Snapchat is rolling out new safety tools aimed at protecting teens from sextortion
CNN
Snapchat is working to make it harder for teenagers to be contacted on the app by people they don’t know, its latest effort to stop the sexual and financial exploitation scam known as sextortion.
Snapchat is working to make it harder for teenagers to be contacted on the app by people they don’t know, its latest effort to stop the sexual and financial exploitation scam known as sextortion. The company on Tuesday announced a set of new safety features, including expanded warning pop-ups that appear when a teen receives a message from someone they don’t share mutual friends with or have in their contacts. Now, teens will also receive a warning message if they receive a chat from a user who has been blocked or reported by others or who is from a region where the teen’s other contacts aren’t located, “signs that the person may be a scammer,” Snapchat said in a blog post Tuesday.

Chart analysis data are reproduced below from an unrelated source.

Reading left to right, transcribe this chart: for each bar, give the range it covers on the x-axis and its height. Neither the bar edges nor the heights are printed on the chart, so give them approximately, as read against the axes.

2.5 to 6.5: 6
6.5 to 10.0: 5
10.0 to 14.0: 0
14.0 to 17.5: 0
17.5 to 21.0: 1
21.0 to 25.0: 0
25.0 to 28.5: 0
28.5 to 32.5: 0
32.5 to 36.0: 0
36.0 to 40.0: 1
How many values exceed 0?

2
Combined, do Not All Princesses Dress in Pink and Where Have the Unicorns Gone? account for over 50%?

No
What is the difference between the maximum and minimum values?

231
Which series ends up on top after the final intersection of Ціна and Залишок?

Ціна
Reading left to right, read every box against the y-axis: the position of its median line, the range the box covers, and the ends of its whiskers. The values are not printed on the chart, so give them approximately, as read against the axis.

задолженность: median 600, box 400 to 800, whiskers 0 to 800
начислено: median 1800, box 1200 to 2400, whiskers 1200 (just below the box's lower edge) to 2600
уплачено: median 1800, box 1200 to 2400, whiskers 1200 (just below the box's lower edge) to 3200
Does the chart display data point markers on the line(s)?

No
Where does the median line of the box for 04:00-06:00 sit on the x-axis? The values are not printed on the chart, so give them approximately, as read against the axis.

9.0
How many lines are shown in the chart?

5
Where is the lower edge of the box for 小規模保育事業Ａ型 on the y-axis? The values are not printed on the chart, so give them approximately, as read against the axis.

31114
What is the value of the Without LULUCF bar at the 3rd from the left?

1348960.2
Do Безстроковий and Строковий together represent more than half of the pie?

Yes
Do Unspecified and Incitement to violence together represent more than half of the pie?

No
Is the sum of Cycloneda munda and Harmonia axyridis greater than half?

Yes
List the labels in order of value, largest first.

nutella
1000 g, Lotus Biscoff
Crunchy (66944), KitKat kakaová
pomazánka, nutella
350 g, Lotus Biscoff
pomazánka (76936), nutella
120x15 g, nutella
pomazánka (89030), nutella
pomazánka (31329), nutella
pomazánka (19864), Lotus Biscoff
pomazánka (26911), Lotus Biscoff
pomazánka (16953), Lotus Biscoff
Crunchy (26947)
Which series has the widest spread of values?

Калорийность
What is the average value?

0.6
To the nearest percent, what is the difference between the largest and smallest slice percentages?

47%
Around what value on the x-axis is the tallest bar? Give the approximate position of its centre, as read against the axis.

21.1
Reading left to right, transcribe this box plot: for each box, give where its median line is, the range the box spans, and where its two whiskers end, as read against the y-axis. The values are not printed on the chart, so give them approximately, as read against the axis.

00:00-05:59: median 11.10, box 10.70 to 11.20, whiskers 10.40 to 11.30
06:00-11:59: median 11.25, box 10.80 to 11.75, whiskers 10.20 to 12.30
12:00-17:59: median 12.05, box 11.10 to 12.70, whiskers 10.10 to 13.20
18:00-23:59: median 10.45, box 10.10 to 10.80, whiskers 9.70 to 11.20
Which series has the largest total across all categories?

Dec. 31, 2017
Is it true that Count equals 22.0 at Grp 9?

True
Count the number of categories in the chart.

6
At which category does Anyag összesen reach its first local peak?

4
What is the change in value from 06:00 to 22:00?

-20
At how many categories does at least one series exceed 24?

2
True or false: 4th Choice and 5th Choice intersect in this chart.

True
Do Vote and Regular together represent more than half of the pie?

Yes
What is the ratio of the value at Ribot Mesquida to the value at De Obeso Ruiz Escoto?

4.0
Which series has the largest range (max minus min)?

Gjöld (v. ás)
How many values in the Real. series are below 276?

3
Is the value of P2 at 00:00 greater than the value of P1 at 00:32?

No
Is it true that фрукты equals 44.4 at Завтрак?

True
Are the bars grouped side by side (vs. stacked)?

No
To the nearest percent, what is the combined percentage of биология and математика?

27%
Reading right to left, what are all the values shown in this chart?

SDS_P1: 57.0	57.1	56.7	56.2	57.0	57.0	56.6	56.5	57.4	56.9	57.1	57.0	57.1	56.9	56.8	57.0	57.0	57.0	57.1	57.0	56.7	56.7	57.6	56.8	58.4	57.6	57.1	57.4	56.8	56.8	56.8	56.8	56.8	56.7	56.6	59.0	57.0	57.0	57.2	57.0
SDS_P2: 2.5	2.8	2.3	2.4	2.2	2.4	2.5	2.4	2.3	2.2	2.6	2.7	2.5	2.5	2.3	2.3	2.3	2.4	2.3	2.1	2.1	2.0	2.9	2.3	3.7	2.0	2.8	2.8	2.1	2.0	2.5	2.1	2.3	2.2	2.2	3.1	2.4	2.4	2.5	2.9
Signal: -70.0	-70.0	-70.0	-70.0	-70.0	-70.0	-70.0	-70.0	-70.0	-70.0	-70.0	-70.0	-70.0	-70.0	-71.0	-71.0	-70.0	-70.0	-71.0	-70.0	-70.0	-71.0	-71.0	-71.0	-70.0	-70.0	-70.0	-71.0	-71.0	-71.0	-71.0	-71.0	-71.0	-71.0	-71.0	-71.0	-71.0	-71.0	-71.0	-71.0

And Snapchat will now prevent the delivery of friend requests for teens to or from an account that they don’t share mutual friends with that is also located in regions often associated with scammers. In addition to expanding Snapchat’s broader suite of youth safety measures, the new features are aimed specifically at preventing financial sextortion, a worrying and growing type of scam across social media where bad actors gain the trust of young users, convince them to send sexual or explicit photos and then demand payment in exchange for keeping the pictures a secret. “These features were designed to better protect teens from potential online harms and to enhance the real-friend connections that make Snapchat so unique,” Snap’s Global Head of Platform Safety Jacqueline Beauchere said in an exclusive statement to CNN ahead of the announcement. Law enforcement officials have in recent years warned of an uptick in online sextortion scams, in which bad actors, typically located overseas, target children and teens, often with profiles that appear to belong to friendly fellow teenagers. In some cases, sextortion has resulted in suicides.